The result is Liars' most intimate and paradoxically their most alien work. WIXIW strips away the band's punk aggression to reveal something far more vulnerable underneath—a collection of songs that feel like transmissions from a lonely satellite orbiting a dying planet. The album opens with "The Exact Colour of Doubt," a pulsing, hypnotic meditation that immediately signals this isn't your older brother's Liars. Andrew's vocals float over a bed of synthetic textures and programmed beats, creating an atmosphere that's simultaneously claustrophobic and expansive.
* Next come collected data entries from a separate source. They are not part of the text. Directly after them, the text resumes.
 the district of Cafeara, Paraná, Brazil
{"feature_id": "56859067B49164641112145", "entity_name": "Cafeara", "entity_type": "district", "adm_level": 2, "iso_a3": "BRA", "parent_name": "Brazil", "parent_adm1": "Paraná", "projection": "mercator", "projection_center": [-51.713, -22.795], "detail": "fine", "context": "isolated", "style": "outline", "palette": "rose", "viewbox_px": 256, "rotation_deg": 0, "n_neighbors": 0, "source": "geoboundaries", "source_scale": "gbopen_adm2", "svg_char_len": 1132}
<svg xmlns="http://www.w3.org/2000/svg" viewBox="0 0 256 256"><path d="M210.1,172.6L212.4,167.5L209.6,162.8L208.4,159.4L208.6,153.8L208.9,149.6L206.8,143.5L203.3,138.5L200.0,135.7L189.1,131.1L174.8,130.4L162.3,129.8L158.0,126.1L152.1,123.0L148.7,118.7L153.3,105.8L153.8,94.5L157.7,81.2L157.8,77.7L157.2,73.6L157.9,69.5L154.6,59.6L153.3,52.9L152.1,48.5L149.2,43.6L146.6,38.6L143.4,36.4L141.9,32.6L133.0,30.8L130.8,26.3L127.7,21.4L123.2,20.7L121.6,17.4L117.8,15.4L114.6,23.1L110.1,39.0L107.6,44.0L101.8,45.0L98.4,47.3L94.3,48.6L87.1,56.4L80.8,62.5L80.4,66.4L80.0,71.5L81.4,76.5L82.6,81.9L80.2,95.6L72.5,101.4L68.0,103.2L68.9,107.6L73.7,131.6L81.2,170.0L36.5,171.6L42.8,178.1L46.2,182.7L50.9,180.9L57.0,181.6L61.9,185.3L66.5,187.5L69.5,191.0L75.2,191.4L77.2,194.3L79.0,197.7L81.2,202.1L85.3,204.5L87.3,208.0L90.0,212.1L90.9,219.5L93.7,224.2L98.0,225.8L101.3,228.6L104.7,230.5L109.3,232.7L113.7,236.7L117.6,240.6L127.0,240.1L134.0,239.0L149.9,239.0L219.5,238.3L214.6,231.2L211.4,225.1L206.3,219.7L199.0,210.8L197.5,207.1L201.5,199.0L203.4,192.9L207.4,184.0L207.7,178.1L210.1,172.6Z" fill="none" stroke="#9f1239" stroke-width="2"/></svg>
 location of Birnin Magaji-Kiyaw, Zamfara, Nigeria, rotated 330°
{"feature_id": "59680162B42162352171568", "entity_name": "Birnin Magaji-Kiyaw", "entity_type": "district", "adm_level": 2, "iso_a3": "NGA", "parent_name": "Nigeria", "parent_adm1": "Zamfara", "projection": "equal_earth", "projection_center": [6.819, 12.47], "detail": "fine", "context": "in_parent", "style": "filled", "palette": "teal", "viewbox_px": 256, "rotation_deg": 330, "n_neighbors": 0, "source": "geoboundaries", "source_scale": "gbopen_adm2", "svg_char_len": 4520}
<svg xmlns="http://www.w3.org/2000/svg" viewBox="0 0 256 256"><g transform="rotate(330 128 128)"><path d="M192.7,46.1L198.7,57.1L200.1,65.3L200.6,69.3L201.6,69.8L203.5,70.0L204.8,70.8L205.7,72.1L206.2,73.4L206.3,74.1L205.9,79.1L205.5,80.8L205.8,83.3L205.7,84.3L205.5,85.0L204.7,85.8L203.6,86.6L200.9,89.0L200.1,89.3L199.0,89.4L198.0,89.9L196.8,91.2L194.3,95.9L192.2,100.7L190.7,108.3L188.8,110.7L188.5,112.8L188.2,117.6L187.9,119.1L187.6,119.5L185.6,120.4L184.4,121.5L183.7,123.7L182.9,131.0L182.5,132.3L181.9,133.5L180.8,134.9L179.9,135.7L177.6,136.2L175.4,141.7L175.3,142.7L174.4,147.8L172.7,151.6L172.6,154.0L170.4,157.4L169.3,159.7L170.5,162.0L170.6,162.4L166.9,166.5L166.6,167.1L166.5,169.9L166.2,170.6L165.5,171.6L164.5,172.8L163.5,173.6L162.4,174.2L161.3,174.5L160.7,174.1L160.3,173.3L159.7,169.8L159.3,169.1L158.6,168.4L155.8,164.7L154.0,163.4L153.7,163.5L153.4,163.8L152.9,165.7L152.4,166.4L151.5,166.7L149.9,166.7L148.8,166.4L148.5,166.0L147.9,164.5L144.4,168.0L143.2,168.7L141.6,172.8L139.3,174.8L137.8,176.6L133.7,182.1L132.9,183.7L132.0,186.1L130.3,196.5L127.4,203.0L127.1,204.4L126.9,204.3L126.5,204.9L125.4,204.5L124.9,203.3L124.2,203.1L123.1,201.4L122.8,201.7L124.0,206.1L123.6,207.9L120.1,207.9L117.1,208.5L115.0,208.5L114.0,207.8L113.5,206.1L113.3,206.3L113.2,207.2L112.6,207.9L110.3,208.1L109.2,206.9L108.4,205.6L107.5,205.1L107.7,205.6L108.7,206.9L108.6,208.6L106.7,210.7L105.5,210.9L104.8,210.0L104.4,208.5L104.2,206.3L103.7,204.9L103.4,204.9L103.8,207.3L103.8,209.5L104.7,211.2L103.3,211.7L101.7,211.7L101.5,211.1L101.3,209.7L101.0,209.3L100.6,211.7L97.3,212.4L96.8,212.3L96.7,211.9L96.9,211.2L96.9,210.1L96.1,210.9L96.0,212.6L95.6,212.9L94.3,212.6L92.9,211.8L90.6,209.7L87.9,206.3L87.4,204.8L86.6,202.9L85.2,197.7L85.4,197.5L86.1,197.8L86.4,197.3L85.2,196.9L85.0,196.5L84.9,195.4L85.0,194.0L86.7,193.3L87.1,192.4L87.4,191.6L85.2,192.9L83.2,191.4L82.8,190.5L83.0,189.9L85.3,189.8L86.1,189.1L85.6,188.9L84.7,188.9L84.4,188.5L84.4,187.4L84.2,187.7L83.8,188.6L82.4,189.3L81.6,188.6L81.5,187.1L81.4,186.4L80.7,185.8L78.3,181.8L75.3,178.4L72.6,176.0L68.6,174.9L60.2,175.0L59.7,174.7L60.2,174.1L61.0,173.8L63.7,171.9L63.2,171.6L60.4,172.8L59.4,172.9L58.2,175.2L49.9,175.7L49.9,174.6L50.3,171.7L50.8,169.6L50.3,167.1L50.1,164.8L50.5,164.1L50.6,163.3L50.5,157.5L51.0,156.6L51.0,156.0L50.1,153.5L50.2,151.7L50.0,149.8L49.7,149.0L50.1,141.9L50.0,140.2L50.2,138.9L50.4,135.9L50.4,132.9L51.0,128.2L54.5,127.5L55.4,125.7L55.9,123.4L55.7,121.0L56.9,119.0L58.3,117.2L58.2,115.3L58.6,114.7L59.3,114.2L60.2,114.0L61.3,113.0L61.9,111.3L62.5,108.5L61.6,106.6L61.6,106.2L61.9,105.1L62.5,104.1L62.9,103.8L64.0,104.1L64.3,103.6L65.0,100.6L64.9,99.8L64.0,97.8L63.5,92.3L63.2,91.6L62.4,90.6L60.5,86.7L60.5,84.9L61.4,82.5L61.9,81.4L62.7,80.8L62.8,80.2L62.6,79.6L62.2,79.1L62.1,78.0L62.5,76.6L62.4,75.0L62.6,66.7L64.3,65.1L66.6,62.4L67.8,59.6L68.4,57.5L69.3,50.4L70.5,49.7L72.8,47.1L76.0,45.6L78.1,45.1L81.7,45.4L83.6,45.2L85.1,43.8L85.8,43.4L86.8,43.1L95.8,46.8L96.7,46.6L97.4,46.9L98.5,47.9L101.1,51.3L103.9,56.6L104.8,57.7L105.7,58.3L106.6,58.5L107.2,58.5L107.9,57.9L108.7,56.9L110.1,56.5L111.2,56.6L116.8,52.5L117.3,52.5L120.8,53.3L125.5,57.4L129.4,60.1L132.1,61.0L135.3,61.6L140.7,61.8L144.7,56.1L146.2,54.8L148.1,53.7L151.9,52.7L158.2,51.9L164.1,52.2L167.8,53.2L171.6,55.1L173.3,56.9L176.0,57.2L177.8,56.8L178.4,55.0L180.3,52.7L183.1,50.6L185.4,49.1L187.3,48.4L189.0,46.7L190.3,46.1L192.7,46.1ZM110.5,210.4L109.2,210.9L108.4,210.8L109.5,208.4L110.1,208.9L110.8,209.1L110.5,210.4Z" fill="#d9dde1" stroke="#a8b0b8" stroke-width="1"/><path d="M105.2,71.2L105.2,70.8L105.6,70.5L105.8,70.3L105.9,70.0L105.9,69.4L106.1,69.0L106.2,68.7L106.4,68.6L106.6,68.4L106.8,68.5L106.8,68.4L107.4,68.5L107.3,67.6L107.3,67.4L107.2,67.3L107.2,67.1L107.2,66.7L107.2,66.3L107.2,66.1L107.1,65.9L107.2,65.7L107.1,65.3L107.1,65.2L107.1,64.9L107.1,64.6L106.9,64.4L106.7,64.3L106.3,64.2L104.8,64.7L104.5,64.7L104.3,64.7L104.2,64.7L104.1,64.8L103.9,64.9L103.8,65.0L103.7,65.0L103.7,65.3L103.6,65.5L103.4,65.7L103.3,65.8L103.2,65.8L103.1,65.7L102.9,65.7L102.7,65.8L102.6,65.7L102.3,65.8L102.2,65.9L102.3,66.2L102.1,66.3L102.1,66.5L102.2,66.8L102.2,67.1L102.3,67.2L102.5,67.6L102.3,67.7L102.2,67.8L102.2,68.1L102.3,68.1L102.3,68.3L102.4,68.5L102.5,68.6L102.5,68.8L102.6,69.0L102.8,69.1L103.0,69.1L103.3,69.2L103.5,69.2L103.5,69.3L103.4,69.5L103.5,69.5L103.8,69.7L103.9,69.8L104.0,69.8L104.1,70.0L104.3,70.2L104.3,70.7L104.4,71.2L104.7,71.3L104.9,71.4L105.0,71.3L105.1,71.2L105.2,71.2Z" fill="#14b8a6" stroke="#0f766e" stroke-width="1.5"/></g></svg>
Musically, WIXIW occupies a fascinating middle ground between industrial electronica and avant-pop, with Andrew drawing from influences as diverse as Throbbing Gristle, New Order, and early Depeche Mode. The production, handled by Andrew himself alongside longtime collaborator Tom Biller, favors space over density, allowing each synthesized tone and drum hit to breathe in ways that would have been impossible within their previous wall-of-sound approach.
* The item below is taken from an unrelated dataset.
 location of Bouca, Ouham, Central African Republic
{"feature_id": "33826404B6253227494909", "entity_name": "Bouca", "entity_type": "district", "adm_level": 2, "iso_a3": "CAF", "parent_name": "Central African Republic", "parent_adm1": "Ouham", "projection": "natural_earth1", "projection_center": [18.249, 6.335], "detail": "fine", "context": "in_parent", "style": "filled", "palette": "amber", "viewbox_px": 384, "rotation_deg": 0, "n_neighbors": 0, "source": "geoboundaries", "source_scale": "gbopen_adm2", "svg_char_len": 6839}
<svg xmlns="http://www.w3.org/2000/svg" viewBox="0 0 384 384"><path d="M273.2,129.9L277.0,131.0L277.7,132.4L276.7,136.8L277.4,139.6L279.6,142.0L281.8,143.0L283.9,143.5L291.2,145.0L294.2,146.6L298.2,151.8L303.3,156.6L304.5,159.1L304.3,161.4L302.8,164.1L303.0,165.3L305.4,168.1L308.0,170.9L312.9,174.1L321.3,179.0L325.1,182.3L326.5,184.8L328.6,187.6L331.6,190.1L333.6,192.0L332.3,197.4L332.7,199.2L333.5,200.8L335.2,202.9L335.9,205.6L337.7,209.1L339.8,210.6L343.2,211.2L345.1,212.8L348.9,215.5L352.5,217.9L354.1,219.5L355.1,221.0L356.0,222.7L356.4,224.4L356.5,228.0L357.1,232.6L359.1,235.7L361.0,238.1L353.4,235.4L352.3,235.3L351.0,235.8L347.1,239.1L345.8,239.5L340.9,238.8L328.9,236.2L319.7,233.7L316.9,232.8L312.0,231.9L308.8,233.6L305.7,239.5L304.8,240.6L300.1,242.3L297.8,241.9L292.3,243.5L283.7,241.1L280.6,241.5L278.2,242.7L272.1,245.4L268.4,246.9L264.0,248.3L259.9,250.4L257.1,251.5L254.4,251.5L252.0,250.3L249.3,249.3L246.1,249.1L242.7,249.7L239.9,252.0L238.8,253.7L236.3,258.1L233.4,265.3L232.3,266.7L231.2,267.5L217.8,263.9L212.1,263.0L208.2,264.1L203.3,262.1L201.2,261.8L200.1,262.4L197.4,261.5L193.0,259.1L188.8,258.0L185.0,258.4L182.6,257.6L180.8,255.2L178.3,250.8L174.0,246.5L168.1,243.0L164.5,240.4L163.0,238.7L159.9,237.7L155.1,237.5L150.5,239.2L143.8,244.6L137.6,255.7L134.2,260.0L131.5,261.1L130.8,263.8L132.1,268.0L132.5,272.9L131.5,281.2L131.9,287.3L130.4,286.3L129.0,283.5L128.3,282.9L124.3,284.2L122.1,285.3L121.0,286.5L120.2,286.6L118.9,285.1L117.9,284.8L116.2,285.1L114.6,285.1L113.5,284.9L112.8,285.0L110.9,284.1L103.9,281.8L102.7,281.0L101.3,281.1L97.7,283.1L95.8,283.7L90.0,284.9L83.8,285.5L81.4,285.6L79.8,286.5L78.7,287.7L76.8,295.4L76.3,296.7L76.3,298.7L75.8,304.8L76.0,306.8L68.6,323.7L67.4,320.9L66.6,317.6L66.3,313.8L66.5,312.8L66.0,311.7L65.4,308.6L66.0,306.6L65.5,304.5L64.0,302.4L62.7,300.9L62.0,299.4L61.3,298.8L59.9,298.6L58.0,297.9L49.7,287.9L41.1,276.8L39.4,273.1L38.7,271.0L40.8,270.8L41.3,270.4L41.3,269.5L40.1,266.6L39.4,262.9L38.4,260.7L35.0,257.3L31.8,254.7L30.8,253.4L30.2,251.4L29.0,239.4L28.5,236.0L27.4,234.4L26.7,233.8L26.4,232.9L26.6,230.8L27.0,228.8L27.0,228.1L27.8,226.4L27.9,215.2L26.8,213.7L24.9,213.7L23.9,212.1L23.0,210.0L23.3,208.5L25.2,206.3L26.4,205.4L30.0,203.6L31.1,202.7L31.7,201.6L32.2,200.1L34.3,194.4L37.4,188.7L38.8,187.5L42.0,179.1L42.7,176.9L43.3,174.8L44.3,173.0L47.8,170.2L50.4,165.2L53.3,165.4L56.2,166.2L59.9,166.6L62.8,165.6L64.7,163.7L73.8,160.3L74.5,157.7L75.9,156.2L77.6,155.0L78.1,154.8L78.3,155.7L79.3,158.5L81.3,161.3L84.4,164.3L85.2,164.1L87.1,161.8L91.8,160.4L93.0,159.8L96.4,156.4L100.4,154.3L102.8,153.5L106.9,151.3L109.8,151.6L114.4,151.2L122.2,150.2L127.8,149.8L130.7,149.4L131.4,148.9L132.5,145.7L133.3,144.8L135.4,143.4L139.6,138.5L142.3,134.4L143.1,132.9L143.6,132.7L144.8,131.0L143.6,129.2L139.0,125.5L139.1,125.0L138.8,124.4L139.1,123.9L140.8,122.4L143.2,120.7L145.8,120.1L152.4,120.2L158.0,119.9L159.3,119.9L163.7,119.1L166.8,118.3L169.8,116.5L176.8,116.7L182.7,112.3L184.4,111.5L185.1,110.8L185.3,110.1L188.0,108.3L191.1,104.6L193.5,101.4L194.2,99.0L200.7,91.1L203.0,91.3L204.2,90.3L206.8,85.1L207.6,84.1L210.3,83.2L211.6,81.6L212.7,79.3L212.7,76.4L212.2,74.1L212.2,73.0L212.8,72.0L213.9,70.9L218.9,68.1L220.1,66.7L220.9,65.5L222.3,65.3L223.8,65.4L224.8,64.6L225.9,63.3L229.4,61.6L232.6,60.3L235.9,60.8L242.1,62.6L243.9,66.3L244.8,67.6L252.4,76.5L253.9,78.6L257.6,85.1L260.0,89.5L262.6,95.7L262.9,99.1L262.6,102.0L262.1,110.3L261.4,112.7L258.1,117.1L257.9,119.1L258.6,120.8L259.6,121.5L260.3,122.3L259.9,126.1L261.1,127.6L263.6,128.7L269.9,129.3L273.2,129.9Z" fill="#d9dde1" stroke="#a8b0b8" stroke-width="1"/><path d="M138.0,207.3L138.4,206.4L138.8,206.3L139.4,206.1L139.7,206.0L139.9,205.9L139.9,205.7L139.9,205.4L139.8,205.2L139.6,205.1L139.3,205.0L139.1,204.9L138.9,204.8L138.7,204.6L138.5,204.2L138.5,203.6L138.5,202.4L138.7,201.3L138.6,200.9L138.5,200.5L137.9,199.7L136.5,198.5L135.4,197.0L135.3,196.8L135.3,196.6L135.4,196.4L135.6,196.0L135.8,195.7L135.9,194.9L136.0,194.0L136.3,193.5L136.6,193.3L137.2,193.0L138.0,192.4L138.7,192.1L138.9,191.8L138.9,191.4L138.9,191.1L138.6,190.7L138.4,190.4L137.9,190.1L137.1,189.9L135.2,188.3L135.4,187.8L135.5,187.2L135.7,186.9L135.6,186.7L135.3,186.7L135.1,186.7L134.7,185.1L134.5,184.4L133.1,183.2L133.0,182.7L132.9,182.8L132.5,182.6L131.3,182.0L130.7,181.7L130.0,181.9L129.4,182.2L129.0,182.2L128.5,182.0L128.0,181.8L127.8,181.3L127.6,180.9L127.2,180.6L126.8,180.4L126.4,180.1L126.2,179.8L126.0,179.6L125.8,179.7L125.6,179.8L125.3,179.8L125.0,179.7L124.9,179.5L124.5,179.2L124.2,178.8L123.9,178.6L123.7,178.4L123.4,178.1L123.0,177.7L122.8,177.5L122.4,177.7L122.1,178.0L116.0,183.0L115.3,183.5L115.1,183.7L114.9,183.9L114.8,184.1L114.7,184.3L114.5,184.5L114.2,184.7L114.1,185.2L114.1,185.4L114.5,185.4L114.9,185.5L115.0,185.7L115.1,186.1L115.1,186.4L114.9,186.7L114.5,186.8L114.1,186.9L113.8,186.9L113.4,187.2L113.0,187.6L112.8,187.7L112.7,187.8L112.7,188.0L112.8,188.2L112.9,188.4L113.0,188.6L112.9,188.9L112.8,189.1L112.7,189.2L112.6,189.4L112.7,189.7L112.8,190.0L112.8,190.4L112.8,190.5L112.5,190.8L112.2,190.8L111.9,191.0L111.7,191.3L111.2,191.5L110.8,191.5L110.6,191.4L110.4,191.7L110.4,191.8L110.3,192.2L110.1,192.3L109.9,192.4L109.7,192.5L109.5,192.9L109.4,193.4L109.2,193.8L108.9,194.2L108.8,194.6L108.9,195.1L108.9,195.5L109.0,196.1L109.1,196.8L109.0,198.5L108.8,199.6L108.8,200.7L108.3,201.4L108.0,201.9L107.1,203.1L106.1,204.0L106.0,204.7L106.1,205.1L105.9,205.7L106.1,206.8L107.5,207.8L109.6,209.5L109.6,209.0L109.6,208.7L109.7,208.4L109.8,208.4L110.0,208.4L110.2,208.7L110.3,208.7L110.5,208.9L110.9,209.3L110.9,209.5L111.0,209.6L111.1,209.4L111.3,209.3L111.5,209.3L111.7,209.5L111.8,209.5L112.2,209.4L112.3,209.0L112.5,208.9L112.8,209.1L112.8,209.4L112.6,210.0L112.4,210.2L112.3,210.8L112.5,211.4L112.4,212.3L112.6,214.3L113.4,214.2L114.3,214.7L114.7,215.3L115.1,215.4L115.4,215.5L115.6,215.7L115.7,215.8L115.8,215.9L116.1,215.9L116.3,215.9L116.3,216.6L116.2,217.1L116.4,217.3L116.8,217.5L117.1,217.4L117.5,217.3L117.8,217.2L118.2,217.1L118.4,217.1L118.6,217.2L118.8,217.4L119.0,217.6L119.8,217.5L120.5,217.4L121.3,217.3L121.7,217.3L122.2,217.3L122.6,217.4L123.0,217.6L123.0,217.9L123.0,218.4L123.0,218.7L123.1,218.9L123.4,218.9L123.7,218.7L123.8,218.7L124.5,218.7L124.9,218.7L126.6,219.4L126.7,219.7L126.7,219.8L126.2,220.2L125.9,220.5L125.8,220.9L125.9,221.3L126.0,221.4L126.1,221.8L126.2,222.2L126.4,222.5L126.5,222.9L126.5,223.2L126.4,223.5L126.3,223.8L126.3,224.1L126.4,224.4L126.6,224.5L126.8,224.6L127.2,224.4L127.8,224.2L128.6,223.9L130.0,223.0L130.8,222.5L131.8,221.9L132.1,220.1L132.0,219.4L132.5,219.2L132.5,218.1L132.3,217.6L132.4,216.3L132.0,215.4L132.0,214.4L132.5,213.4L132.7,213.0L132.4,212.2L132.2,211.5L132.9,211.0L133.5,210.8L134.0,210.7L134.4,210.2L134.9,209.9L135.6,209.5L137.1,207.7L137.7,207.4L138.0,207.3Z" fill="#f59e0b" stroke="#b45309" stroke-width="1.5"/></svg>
The album's standout tracks showcase this newfound restraint beautifully. "No. 1 Against the Rush" builds tension through repetition and subtle shifts in dynamics, while "Brats" serves up the closest thing to a conventional pop song in the Liars catalog, complete with an actual chorus you might catch yourself humming. "His and Mine Sensations" demonstrates Andrew's growing confidence as a vocalist, his delivery ranging from robotic detachment to genuine emotion within the span of a single verse. Meanwhile, "Flood to Flood" closes the album with eight minutes of slowly evolving ambience that feels like watching a city burn in slow motion.

Perhaps most surprisingly, WIXIW works as a cohesive listening experience in ways that some of Liars' more adventurous efforts didn't. Where albums like Drum's Not Dead could feel like endurance tests, WIXIW invites repeated listening, revealing new details and emotional subtleties with each encounter. Andrew's lyrics, often abstract but occasionally heartbreakingly direct, explore themes of isolation, technology's dehumanizing effects, and the search for genuine connection in an increasingly artificial world.

The album wasn't without its detractors upon release. Some longtime fans felt betrayed by the band's electronic turn, missing the visceral punch of classics like "Plaster Casts of Everything" or the conceptual audacity of They Were Wrong, So We Drowned. Critics debated whether this represented artistic growth or creative capitulation. But time has been kind to WIXIW, and it now stands as a crucial pivot point in Liars' discography—proof that a band known for constant reinvention could surprise even their most devoted followers.

In the decade since its release, WIXIW has influenced a generation of artists working at the intersection of punk attitude and electronic experimentation. Its DNA can be heard in everyone from Death Grips to Preoccupations, and its blend of vulnerability and alienation feels increasingly relevant in our current digital age.

WIXIW may not possess the raw power of Liars' early work or the conceptual ambition of their mid-period masterpieces, but it succeeds on its own terms as a deeply personal statement from a band unafraid to burn down everything they'd built in service of something genuinely new.